Positive on the contract win. Overall, we are positive on the contract award as it demonstrates UZMA’s ability to continue winning jobs within the brownfield services space amidst the current elevated oil price environment. Nonetheless, the contract is rather smallish in size – making up only ~2% of its current order book of ~RM2b (of which roughly half is derived from umbrella contracts). We expect the job to fetch gross margins of ~40-45% - in line with its historical average.
No changes to forecasts. Given the smallish size of the contract, we made no changes to our FY23-24F earnings (implies earnings growth of 58-11%), as the job is deemed to be well within our job replenishment assumptions.
Downgrade to MARKET PERFORM, with an unchanged TP of RM0.67 – pegged to 10x PER, based on a 33% discount on valuations ascribed to other local-centric oil and gas equipment and services providers (e.g. DAYANG, VELESTO), given UZMA’s far smaller market cap. There is no adjustment to TP based on ESG given a 3-star rating as appraised by us (see page 4).

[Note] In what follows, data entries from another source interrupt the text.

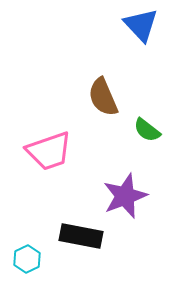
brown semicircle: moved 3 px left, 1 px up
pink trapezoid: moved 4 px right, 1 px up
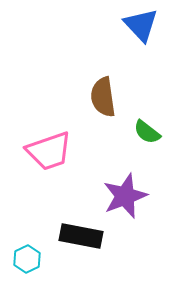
brown semicircle: rotated 15 degrees clockwise
green semicircle: moved 2 px down
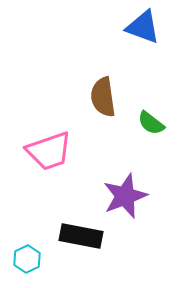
blue triangle: moved 2 px right, 2 px down; rotated 27 degrees counterclockwise
green semicircle: moved 4 px right, 9 px up
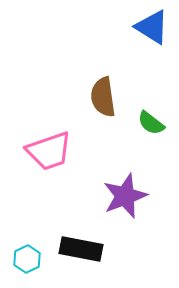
blue triangle: moved 9 px right; rotated 12 degrees clockwise
black rectangle: moved 13 px down
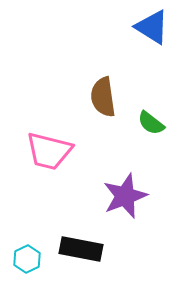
pink trapezoid: rotated 33 degrees clockwise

We continue to like UZMA for being a beneficiary of increased brownfield oil and gas activities, providing a wide range of services such as production enhancement and optimisation, as well as late-life operation and maintenance. However, given the recent rally in its share price, we believe these positives have been well priced in. Additionally, we believe it is crucial for the company to successfully materialise its current healthy order book into bottom-line earnings to meet profit growth expectations in order to serve as another re-rating catalyst.
Risks to our call include: (i) significant pull-back in oil prices weighing on oil & gas activities, (ii) project cost overrun and delays, and (iii) escalating input cost.